> [Stated problem] Extract every line of the data below word for word, leaving the pictures out of your answer.

[start Records]

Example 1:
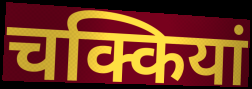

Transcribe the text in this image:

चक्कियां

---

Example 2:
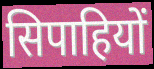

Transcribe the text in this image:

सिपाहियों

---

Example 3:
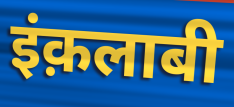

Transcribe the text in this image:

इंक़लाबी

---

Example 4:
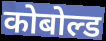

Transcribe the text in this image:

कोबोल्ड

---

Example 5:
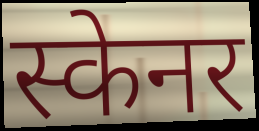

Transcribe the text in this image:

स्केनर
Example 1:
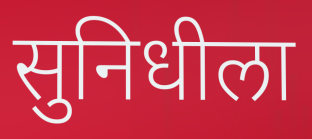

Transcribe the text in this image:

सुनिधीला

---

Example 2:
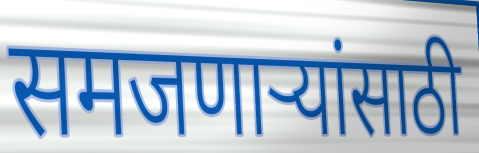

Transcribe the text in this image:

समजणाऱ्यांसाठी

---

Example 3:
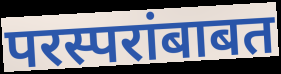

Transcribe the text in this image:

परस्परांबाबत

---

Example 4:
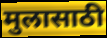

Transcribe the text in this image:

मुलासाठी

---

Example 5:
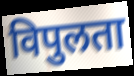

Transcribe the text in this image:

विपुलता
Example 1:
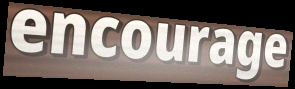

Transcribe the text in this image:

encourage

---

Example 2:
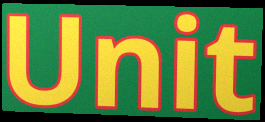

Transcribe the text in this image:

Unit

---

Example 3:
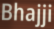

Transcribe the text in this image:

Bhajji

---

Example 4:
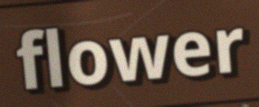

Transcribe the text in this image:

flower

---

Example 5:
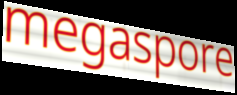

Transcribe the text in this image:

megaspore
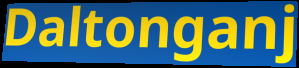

[end Records]

> [Result of this exercise]
Example 1:

Transcribe the text in this image:

चक्कियां

---

Example 2:

Transcribe the text in this image:

सिपाहियों

---

Example 3:

Transcribe the text in this image:

इंक़लाबी

---

Example 4:

Transcribe the text in this image:

कोबोल्ड

---

Example 5:

Transcribe the text in this image:

स्केनर
Example 1:

Transcribe the text in this image:

सुनिधीला

---

Example 2:

Transcribe the text in this image:

समजणाऱ्यांसाठी

---

Example 3:

Transcribe the text in this image:

परस्परांबाबत

---

Example 4:

Transcribe the text in this image:

मुलासाठी

---

Example 5:

Transcribe the text in this image:

विपुलता
Example 1:

Transcribe the text in this image:

encourage

---

Example 2:

Transcribe the text in this image:

Unit

---

Example 3:

Transcribe the text in this image:

Bhajji

---

Example 4:

Transcribe the text in this image:

flower

---

Example 5:

Transcribe the text in this image:

megaspore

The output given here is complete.